The kid thought it over, then licked his lips and said, “I’m Nick. Nick Wilholm.”
“Okay, Nick.” Tim made a peace sign. “How many fingers do you see?”
“Two.”
“Now?”
“Three. The other guy, did he say he was my uncle?”
Tim frowned. “That was Norbert Hollister. He owns the local motel. If he’s anyone’s uncle, I don’t know about it.” Tim held up a single finger. “Follow it. Let me see your eyes move.”
Nicky’s eyes followed his finger left and right, then up and down.
“I guess you’re not scrambled too badly,” Tim said. “We can hope, anyway. Who are you running away from, Nick?”
The kid looked alarmed and tried to get out of the chair. “Who told you that?”
Tim pushed him gently back. “No one. It’s just that whenever I see a kid in dirty torn-up clothes and a torn-up ear jump from a train, I make this wild assumption that he’s a runaway. Now who—”
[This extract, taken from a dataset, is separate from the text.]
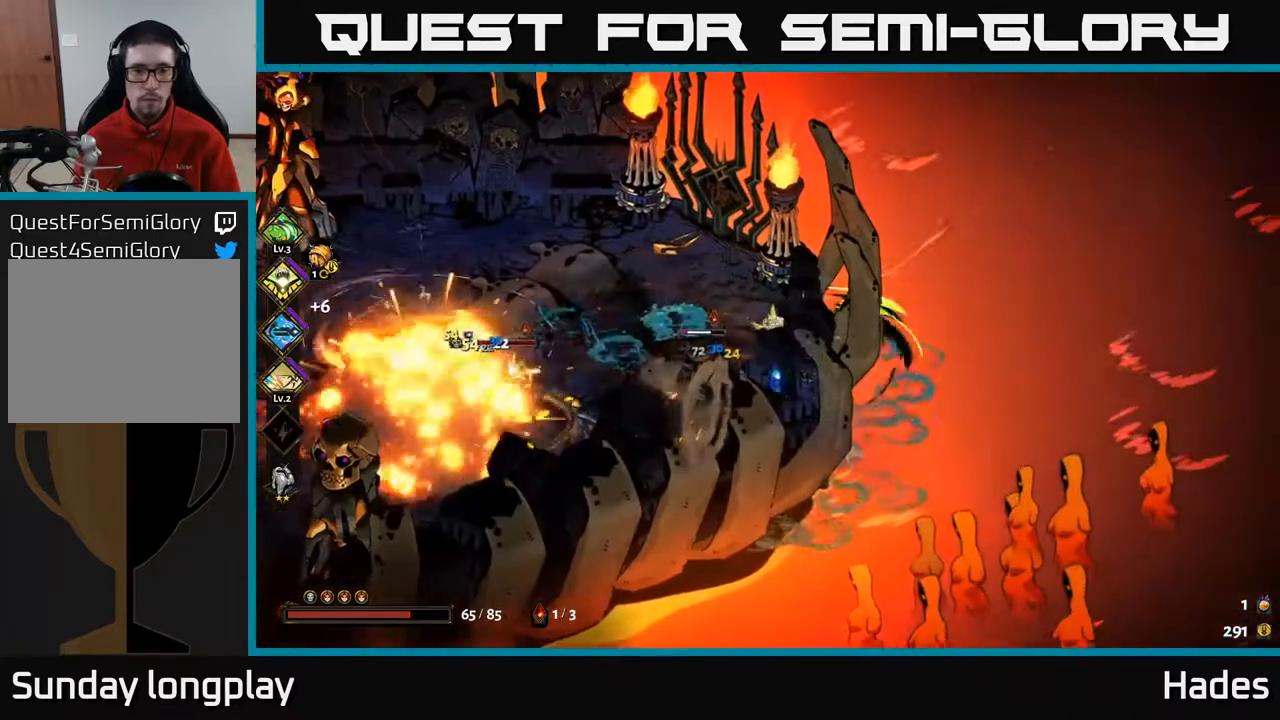
{"buttons": [], "left_stick": "left", "events": [[117, "left_stick", "down-left"], [183, "A", "down"], [217, "X", "down"], [317, "X", "up"], [317, "left_stick", "left"], [417, "X", "down"], [450, "A", "up"], [500, "X", "up"]]}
“What’s all the shouting about? I heard… oh dear-to-Jesus, what happened to that boy?”
Tim turned and saw Orphan Annie Ledoux. She must have been in her tent behind the depot. She often went there to snooze in the middle of the day. Although the thermometer outside the station had registered eighty-five degrees at ten that morning, Annie was dressed in what Tim thought of as her Full Mexican outfit: serape, sombrero, junk bracelets, and rescued cowboy boots sprung along the seams.